++++ Text

The new climate and clean energy package proposed by Sweden should serve as an example for all EU countries ahead of crucial global warming negotiations, WWF says. If followed by other industrialised nations the deal could lead towards a low carbon future and help combat climate change.

Sweden is just preparing to take over the EU’s rotating presidency and it is likely to play a major role during important international meetings culminating in the United Nations Climate Change Conference in Copenhagen, in December, where leaders from about 190 countries will try to agree a global deal to replace the Kyoto Protocol, which expires in 2012.

Sweden’s Environment Minister Andreas Carlgren said that his country now aims by 2020 for renewable energy to comprise 50 percent of all energy produced, for the Swedish car fleet to be independent of fossil fuels 10 years later and for the country to be carbon neutral by 2050.

“We think it is fantastic that the government recognises the important role that eco-efficiency plays in improving the economy,” Lasse Gustavsson, Secretary general of WWF in Sweden said. “If the Swedish government can convince other industrial countries to adapt Sweden’s ambitious climate package, the world would be better suited for combating destructive climate change,” he said.

Sweden, which now plans to slash its greenhouse gas emissions by 40 percent from its 1990 levels within the next 11 years, was asked to cut CO2 output by just 17 percent.

The government said it would stay committed to the proposed goals and that they were independent of whether or not a global climate agreement is achieved.

It wants to reach these goals through the Clean Development Mechanism (CDM), Carlrgren said.

Unfortunately, according to WWF, CDM is currently an ineffective system in desperate need of reform. WWF’s concern is that unless serious reforms of the CDM system are enacted, there is a risk that the 40 percent goal will be watered down to a mere 27 percent.

“We would prefer to see a greater portion of these reductions made within Sweden’s own borders,” Mr Gustavsson said.

++++++++

▸ **Actions to take**:
1. In the text on Sweden's climate package, by what year does Sweden aim to be carbon neutral?
2. Reproduce the passage of the text on Sweden's climate package that begins at the words "Sweden’s Environment Minister" and ends after the words "just 17 percent.".

++++ Extracted material

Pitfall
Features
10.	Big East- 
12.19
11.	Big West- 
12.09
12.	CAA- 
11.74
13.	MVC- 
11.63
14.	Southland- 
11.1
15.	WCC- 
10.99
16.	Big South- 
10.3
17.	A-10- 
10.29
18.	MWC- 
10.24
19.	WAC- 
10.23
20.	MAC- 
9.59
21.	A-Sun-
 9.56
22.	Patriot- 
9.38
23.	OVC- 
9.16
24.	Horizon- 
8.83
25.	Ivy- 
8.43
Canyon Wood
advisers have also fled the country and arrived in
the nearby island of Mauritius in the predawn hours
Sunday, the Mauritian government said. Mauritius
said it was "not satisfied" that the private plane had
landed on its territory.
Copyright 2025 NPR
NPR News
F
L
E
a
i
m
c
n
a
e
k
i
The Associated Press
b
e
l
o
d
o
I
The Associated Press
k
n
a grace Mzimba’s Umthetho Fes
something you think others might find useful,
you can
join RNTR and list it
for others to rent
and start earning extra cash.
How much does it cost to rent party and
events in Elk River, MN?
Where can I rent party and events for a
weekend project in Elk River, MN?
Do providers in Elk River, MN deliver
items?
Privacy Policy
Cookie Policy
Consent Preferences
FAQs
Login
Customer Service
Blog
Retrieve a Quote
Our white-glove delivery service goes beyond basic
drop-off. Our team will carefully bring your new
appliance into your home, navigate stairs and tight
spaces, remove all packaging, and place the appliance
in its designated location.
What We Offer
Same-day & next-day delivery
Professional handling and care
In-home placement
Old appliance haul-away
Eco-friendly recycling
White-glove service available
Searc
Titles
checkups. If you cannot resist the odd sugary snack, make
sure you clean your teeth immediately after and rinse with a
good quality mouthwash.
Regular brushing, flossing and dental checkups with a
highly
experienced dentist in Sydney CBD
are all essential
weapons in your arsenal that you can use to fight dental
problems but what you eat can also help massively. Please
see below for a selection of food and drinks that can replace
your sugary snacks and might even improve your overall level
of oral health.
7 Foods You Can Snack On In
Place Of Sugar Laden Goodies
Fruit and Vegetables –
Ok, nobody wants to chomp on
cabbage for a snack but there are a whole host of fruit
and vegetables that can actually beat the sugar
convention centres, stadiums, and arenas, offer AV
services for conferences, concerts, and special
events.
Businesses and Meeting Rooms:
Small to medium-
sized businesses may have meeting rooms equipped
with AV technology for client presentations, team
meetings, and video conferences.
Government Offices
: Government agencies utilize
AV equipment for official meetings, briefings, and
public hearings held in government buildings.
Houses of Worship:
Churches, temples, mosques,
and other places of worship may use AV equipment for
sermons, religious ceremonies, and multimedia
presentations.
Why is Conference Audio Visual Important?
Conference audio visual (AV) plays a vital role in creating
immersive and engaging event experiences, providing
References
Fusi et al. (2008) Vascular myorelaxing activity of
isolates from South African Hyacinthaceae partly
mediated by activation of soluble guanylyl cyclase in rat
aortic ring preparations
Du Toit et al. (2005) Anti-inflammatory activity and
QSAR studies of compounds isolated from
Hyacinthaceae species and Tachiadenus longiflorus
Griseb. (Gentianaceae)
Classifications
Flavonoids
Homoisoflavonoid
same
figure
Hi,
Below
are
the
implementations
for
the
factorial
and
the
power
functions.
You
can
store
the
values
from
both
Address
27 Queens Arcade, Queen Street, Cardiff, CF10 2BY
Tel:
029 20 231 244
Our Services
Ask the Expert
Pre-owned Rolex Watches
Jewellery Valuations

++++++++

▸ **Task-by-task answers**:
1. By 2050.

2.
Sweden’s Environment Minister Andreas Carlgren said that his country now aims by 2020 for renewable energy to comprise 50 percent of all energy produced, for the Swedish car fleet to be independent of fossil fuels 10 years later and for the country to be carbon neutral by 2050.

“We think it is fantastic that the government recognises the important role that eco-efficiency plays in improving the economy,” Lasse Gustavsson, Secretary general of WWF in Sweden said. “If the Swedish government can convince other industrial countries to adapt Sweden’s ambitious climate package, the world would be better suited for combating destructive climate change,” he said.

Sweden, which now plans to slash its greenhouse gas emissions by 40 percent from its 1990 levels within the next 11 years, was asked to cut CO2 output by just 17 percent.